I was not truly there. I could hear him muttering, the man. He'd abandoned his greatsword in the grass when he'd grabbed me, and it lay glimmering and clean in the moonlight. I could not take my eyes off of it, the remarkable weapon, how the light of every star in the sky seemed to bounce off of it and onto this man's bloody armor.

"No, no, no, no, no," His fingers trembled as they hovered over the mess of a wound, down the length of it from my throat to my stomach.

My gaze lifted from the sword in the grass to the man's sad face. I could hardly make it out in the dimness of the night, but I could see the dark hair hanging in his eyes, and his brow knitted with despair. His arm was beneath me, my body hoisted over his knee with my head tucked into the cold breast of his armor. At his collar, there was none other than the fur of a wolf, sewn neatly against the steel. With my nearest hand I reached up and touched it, pressed the pads of my fingers into the warmth of it. It was damp with sweat and blood, the wolf hide at his collar. His eyes bore into my own.

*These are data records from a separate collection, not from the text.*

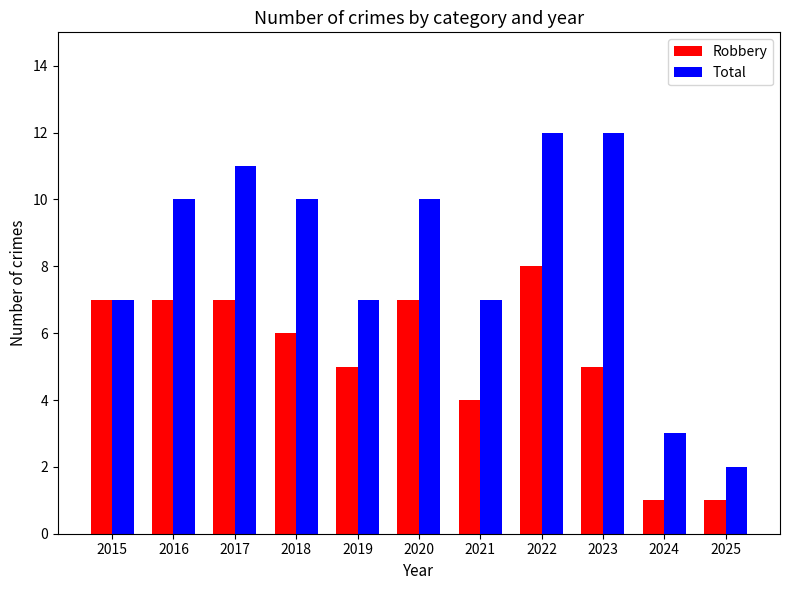

What is the difference between the highest and lowest values at 2018?

4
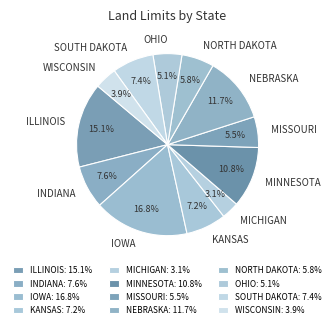

Approximately how many times larger is the value at WISCONSIN compared to SOUTH DAKOTA?

0.5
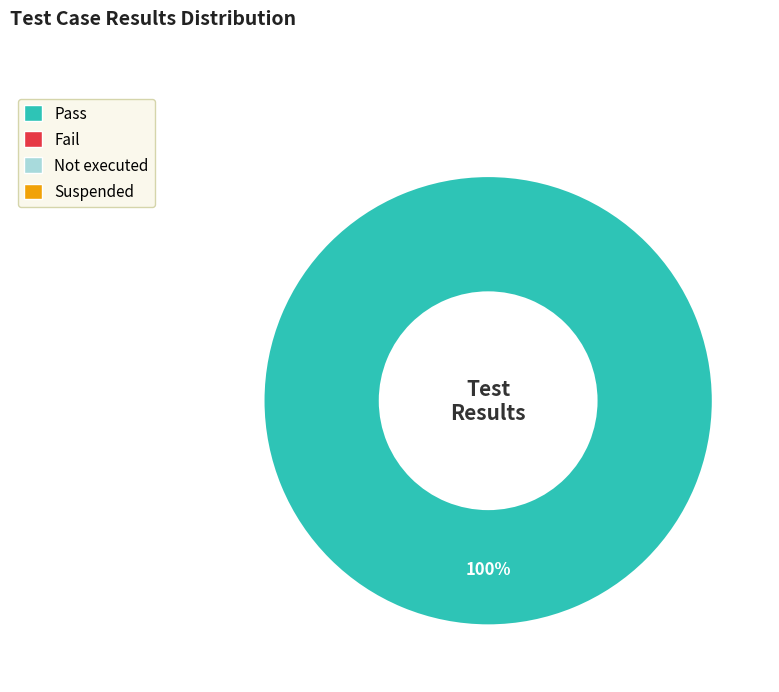

Does any single category account for the majority?

Yes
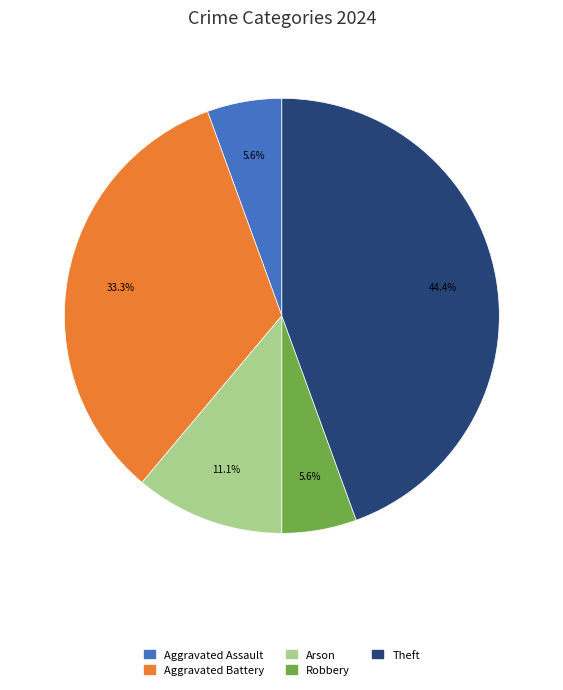

Is there any slice that represents more than half of the pie?

No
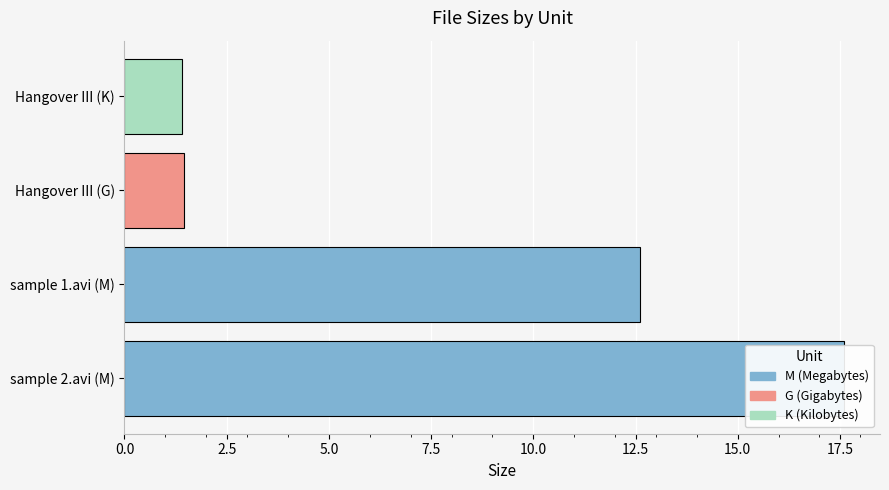

What is the greatest value displayed?

17.6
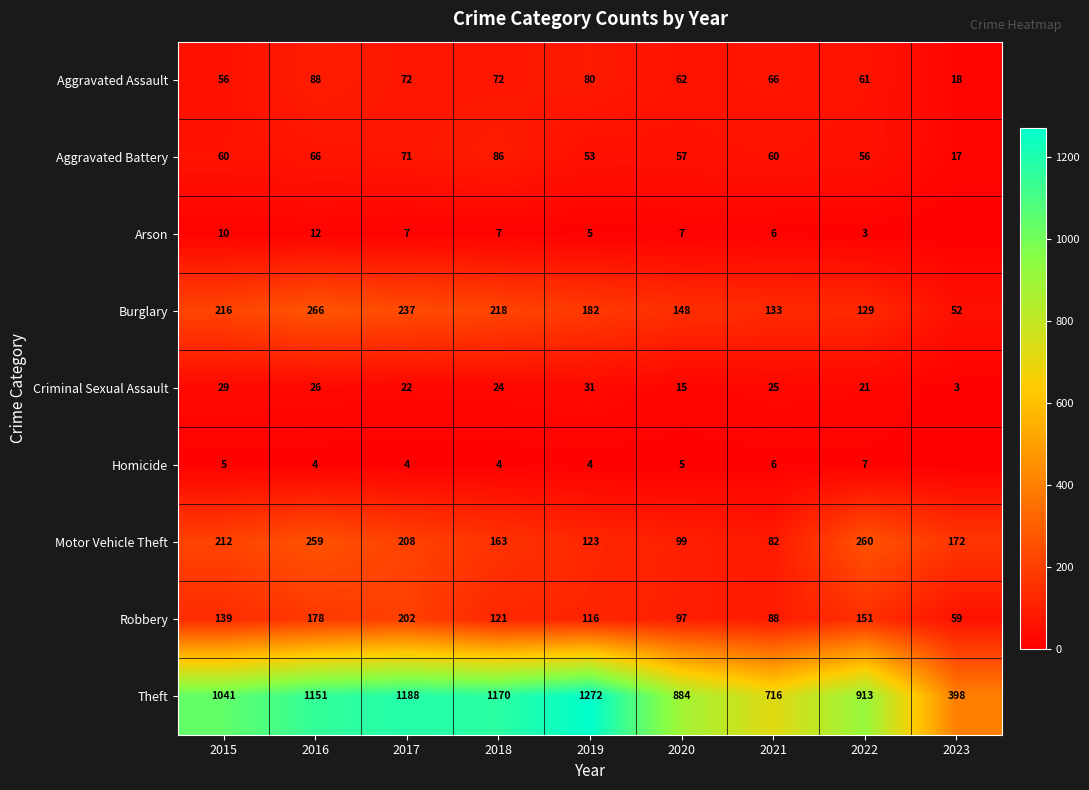

What is the sum of all Robbery values?

1151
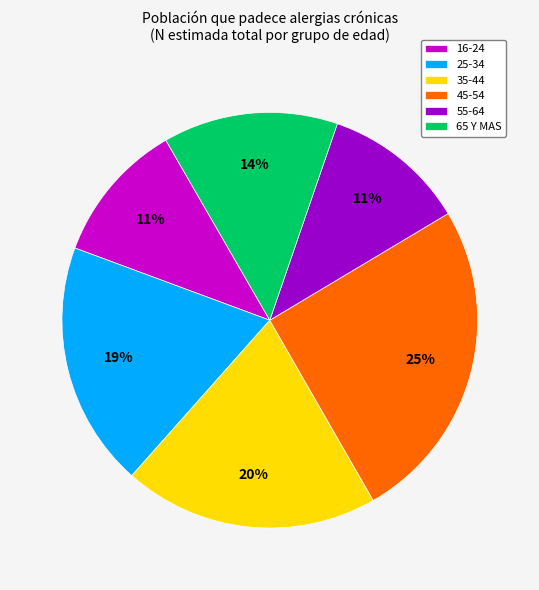

The 65 Y MAS slice represents 22% of the pie. True or false?

False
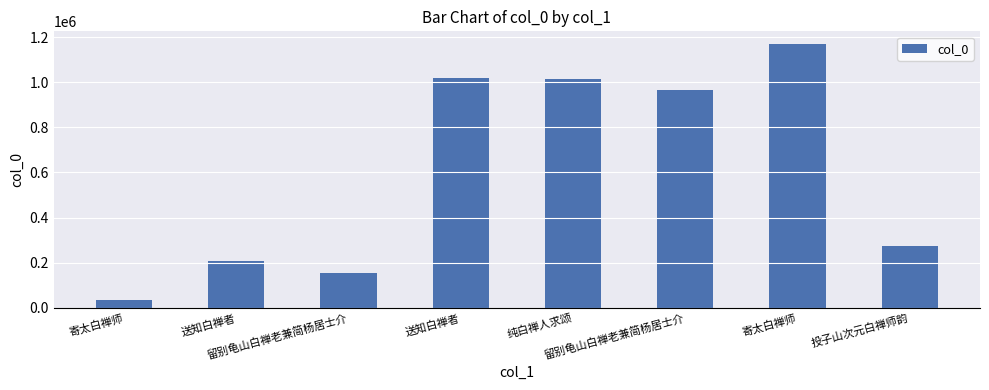

What is the minimum value shown in the chart?

32656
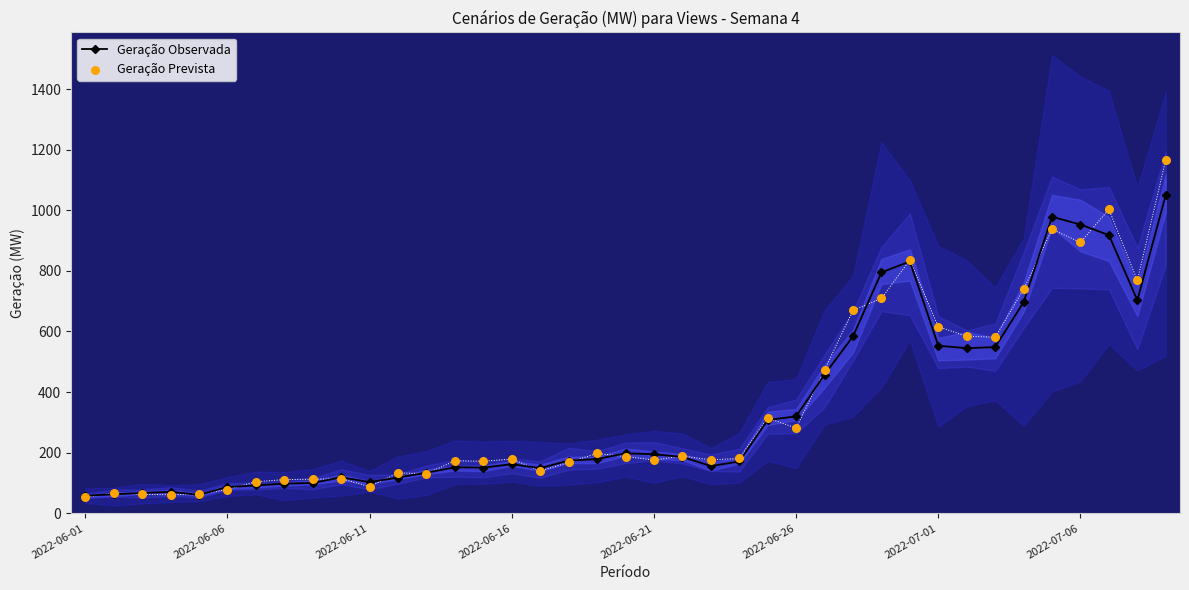

At which category is the sum across all series the highest?

38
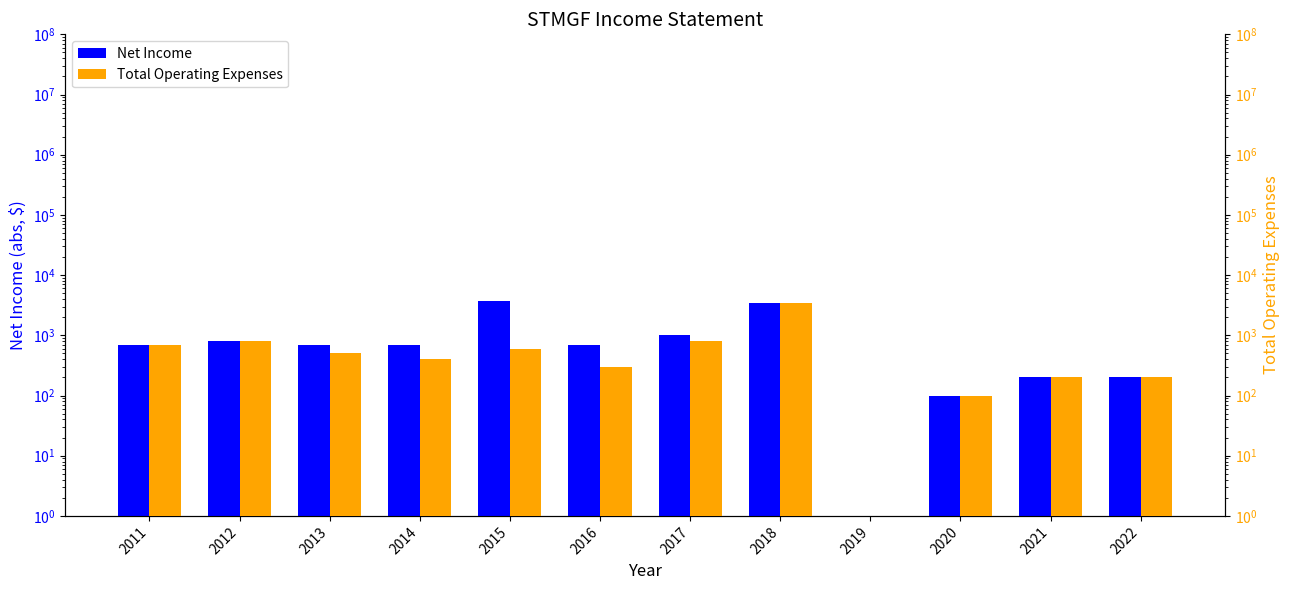

True or false: Total Operating Expenses has a value of 100 at 2020.

True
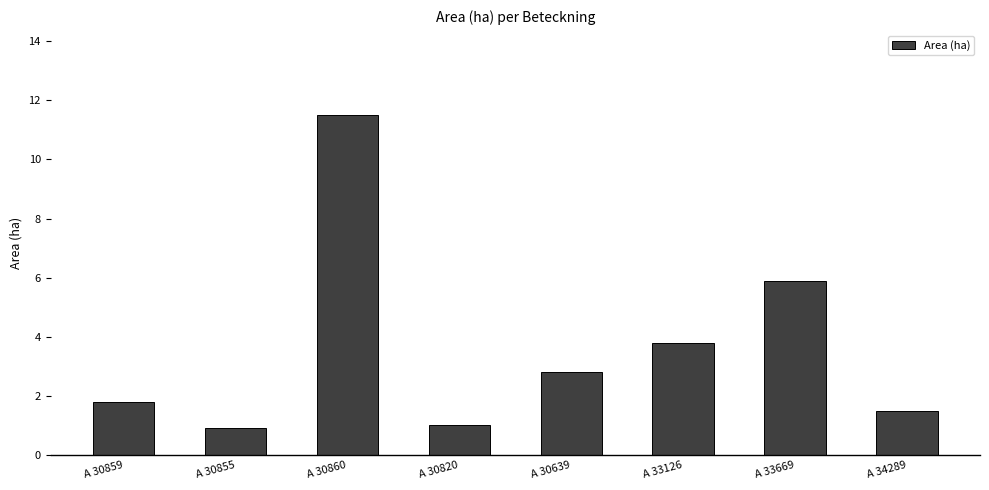

The value at A 30860 is 11.5. True or false?

True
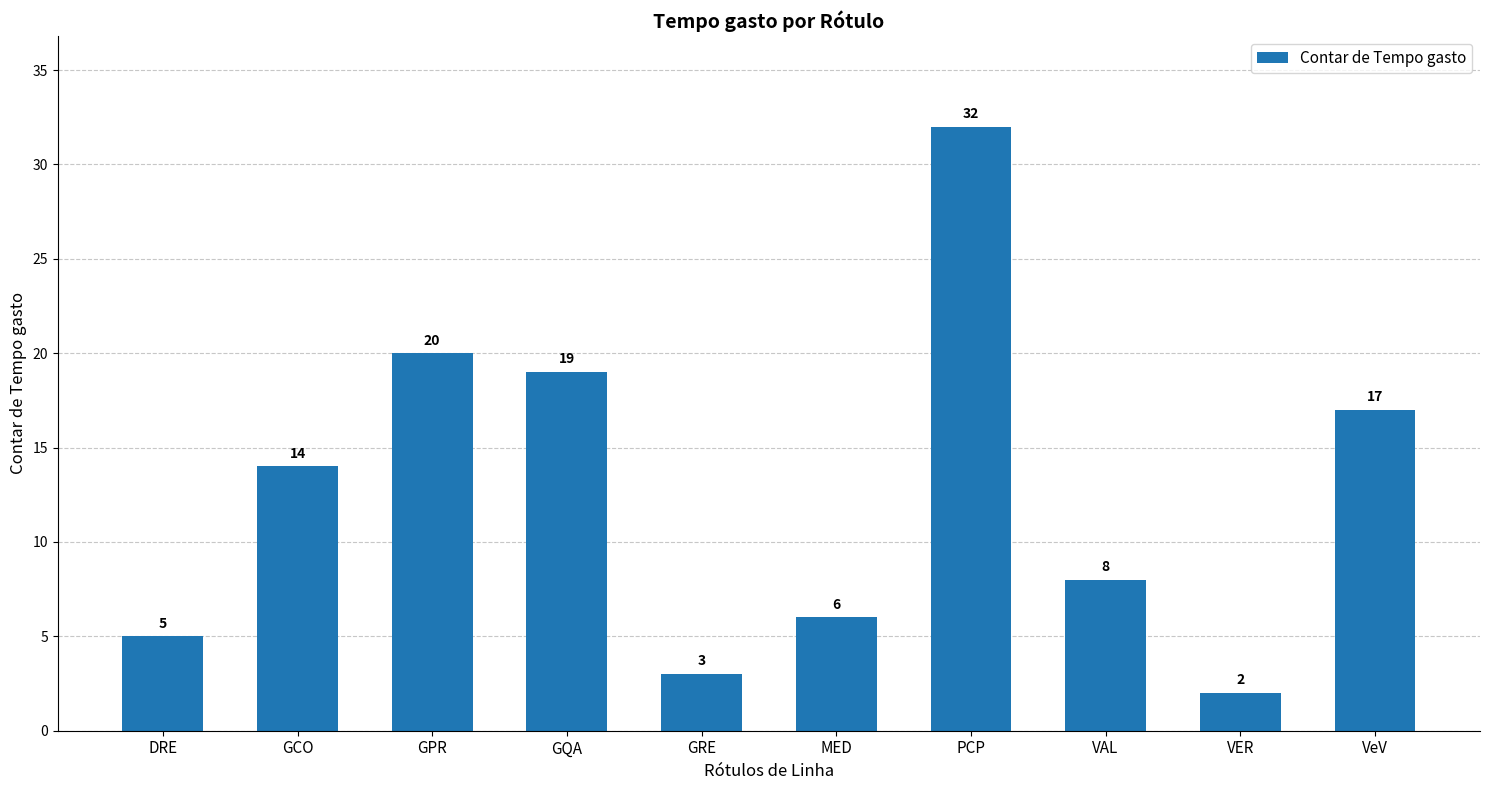

What is the sum of the values at GPR and DRE?

25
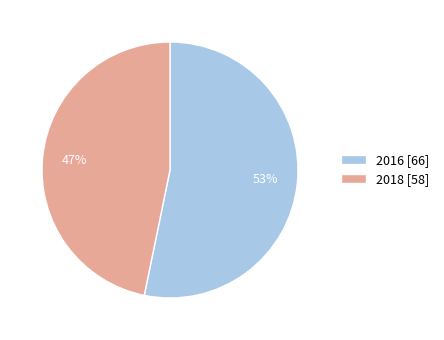

To the nearest percent, what is the combined percentage of 2018 and 2016?

100%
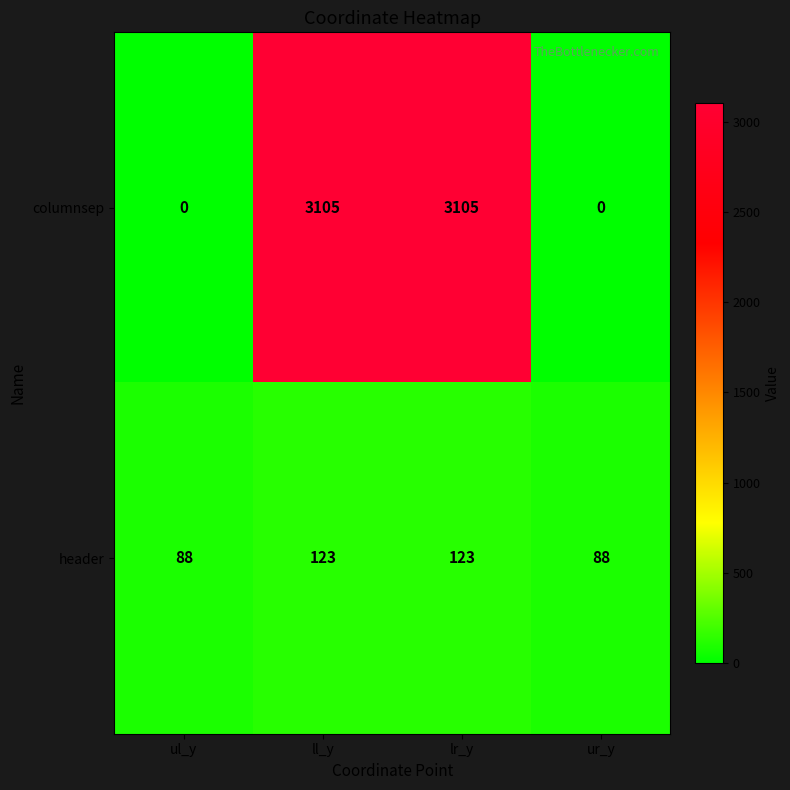

The columnsep series shows 3105 at ll_y. True or false?

True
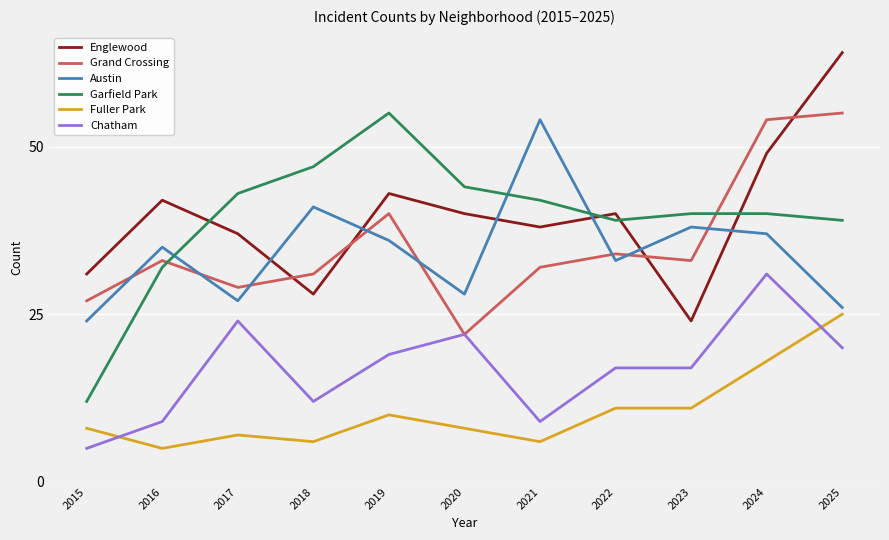

Where is the first local minimum for Grand Crossing?

2017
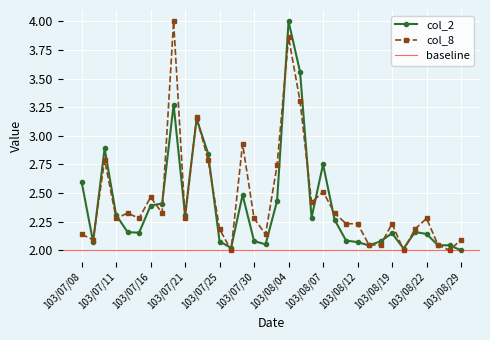

What is the average value of the col_8 series?

2.4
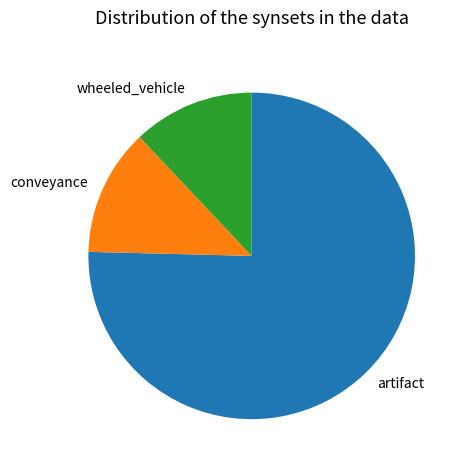

Is it true that wheeled_vehicle is 12% of the pie?

True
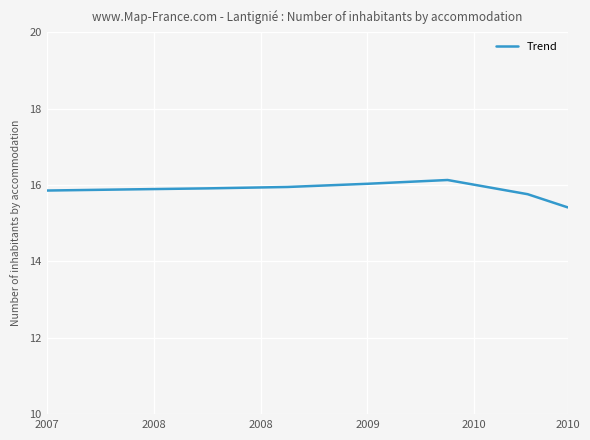

What is the maximum value shown in the chart?

16.1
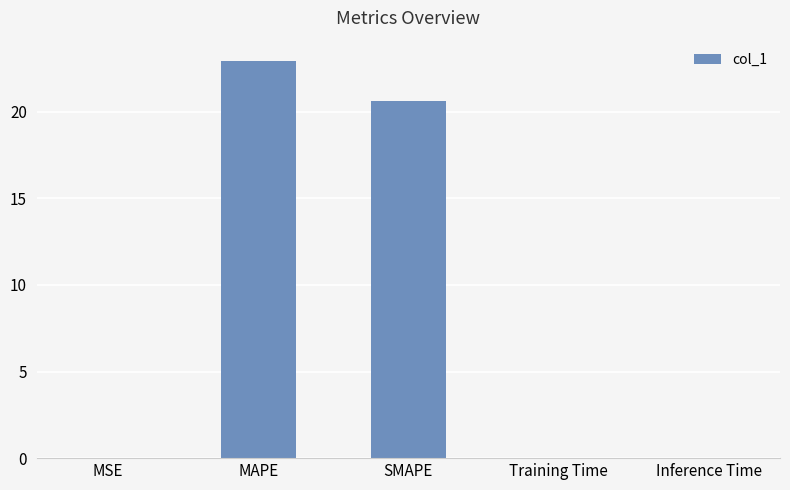

Which label corresponds to the largest value in the chart?

MAPE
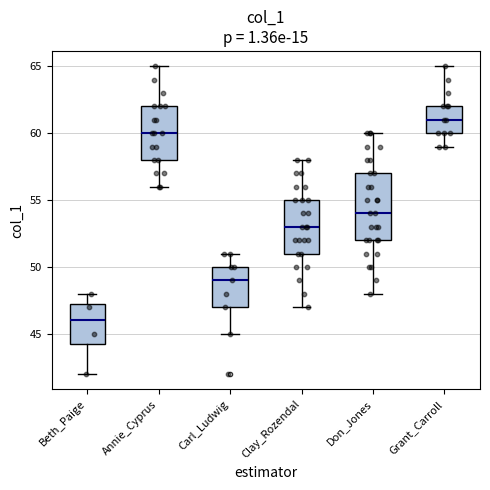

Which box has the lowest median line?

Beth_Paige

"I am so sorry, girl. By the Nine, what have I done? No, no, no."

He had been hunting it. Stalking the beast in the night, hunting the wolf man of legend. I could assume that much. With a shaking hand he pulled my torn cloak over my bare chest. If I had been more aware, I would have been mortified, knowing my nakedness was bared to some strange man in the night, knowing his dirty hands were all over me. But I was still. I was only half there. His arms tightened around me and he rose to his feet, setting off at as rapid of a pace as he could manage without causing me any more harm. As he took me away, my eyes returned to his blade in the grass, abandoned. As my vision began to darken and my body returned to a slumber, it was the last thing I saw. That lonesome greatsword, shimmering in the grass like a shard of the moon itself.